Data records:
*** Block opens ***
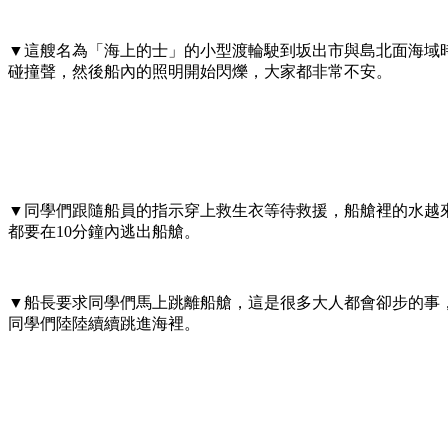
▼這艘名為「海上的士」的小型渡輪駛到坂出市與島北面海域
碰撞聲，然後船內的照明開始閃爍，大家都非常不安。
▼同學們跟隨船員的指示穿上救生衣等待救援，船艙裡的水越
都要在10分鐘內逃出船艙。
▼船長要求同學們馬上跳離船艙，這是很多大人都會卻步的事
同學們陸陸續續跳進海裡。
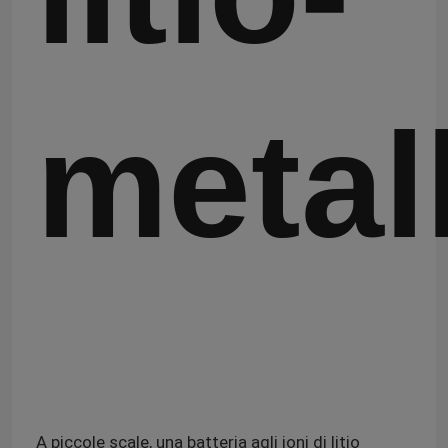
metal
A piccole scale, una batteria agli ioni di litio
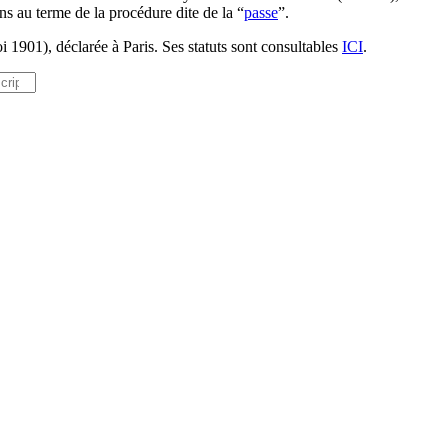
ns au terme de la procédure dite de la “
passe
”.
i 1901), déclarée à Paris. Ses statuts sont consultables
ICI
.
*** Block closes ***
*** Block opens ***
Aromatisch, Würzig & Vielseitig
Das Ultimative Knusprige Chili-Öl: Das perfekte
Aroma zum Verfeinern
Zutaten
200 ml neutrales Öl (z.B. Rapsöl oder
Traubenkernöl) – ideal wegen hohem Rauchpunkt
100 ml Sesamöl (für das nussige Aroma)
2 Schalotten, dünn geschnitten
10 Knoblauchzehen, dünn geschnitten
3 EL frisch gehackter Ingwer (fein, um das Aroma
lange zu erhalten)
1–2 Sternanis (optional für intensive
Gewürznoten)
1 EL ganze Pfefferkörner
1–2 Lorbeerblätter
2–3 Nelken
*** Block closes ***
Filter the entries above down to the lines containing the word "geschnitten".

» Written answer:
2 Schalotten, dünn geschnitten
10 Knoblauchzehen, dünn geschnitten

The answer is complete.